Separate analysis of nuclear and cytosolic Ca2+ concentrations in human umbilical vein endothelial cells

Ca2+ concentration inside human umbilical vein endothelial cells was studied separately in cytosol and nucleus by a confocal laser scanning microscopy using fluo‐3. The in vivo calibration curve for cytosol and nucleus showed good linearity between fluorescence intensity and Ca2+ concentration in cytosol ([Ca2+]i) and nuclei ([Ca2+]n). After calibration, [Ca2+]n was constantly higher than [Ca2+]i before and after the chelation of extracellular Ca2+ suggesting an active Ca2+ accumulation system on nuclear membrane. [Ca2+]n was also constantly higher than [Ca2+]i after the stimulation of thrombin (0.05 U/ml), FCS (10%), and thapsigargin (Tsg, 1μM). The temporal change of [Ca2+]n and [Ca2+]i was identical, and [Ca2+]i gradient towards the nucleus and peripheral or central [Ca2+]n rise was observed after these stimulations. From these results, [Ca2+]n is not only regulated by the active Ca2+ accumulation system on nuclear membrane at rest but also the generation of Inositol‐triphosphate. FCS caused heterogeneous [Ca2+]n or [Ca2+]i rise from cell to cell; single spike or oscillatory change of [Ca2+]n and [Ca2+]i was observed in about 56% of cells, which were completely abolished by the chelation of extracellular Ca2+, suggesting that FCS stimulated [Ca2+]n and [Ca2+]i rise solely depending on Ca2+ influx from extracellular medium. The higher concentration of [Ca2+]n and heterogeneous [Ca2+]n rise may have important roles in nuclear‐specific cellular responses.

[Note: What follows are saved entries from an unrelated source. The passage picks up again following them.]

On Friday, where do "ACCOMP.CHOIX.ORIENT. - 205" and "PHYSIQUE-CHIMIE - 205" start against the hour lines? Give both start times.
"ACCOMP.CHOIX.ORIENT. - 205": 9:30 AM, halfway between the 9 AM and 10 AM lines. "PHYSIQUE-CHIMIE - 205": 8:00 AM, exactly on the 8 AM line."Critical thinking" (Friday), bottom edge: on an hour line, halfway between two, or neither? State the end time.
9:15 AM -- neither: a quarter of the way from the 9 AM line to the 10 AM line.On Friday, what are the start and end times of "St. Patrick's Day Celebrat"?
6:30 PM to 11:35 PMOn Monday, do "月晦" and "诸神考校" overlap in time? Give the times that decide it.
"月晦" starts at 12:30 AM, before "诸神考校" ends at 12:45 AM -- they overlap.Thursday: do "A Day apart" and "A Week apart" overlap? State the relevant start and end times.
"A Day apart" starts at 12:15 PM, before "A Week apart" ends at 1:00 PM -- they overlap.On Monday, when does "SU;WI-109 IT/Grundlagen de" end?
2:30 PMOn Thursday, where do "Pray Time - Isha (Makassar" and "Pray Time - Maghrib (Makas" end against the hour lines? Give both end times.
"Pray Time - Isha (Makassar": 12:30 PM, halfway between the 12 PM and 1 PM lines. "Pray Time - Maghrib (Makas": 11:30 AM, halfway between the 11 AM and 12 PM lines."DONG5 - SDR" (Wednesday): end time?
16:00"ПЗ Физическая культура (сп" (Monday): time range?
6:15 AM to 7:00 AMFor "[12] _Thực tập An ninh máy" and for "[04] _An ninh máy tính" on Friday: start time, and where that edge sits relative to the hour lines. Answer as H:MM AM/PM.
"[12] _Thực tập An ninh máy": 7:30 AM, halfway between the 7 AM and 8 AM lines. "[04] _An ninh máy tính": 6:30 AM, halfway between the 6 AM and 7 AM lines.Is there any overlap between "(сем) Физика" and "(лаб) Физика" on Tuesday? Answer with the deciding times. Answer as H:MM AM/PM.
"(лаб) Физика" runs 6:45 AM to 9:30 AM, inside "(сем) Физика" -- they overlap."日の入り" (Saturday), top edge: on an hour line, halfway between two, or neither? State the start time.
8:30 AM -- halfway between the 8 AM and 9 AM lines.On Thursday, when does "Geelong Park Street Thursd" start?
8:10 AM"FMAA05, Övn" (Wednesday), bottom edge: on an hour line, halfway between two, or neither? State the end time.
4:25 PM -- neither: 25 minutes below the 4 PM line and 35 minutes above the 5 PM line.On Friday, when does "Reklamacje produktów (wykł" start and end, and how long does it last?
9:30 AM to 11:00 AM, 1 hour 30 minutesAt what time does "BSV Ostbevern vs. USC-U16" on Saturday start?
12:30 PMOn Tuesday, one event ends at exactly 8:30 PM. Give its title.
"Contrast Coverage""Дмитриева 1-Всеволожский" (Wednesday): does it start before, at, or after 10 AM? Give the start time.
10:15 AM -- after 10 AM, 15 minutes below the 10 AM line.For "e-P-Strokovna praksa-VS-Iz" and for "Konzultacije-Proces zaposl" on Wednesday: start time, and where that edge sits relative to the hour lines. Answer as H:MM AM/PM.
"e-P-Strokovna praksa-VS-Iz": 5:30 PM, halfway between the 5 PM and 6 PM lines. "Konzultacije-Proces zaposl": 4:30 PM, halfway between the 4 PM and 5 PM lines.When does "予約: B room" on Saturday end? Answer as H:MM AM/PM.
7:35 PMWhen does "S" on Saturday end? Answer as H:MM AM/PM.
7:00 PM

Simultaneous digital imaging analysis of cytosolic calcium and morphological change in platelets activated by surface contact

The dynamic change of cytoplasmic Ca2+ concentration ([Ca2+]i) and morphological change were investigated simultaneously by confocal laser scanning microscopy using fluo‐3 and by differential interference contrast optics in platelets activated by contact with the following types of surfaces: native glass and glass treated with poly‐L‐lysine (PLL), fibrinogen (Fg), or von Willebrand factor (vWF). The initial [Ca2+]i values just after the surface contact were comparable (approximately 100 nM) among platelets deposited on the four surface types. On the PLL‐surface, no morphological change or [Ca2+]i elevation was observed. Glass‐, Fg‐, and vWF‐surface adhered platelets showed pseudopod formation and spreading associated with the inhomogeneous [Ca2+]i rise. The platelets on the Fg‐surface were the most active in terms of [Ca2+]i rise and morphological change. During pseudopod formation, the mean [Ca2+]i value was maximal and localized high [Ca2+]i zones were observed inside pseudopods, as well as in the center of the platelets. After spreading, high [Ca2+]i zones still remained in the center of the cell. This new technique enabled simultaneous observation of [Ca2+]i and cell shape and we clearly demonstrated a close relationship between [Ca2+]i and morphological alterations.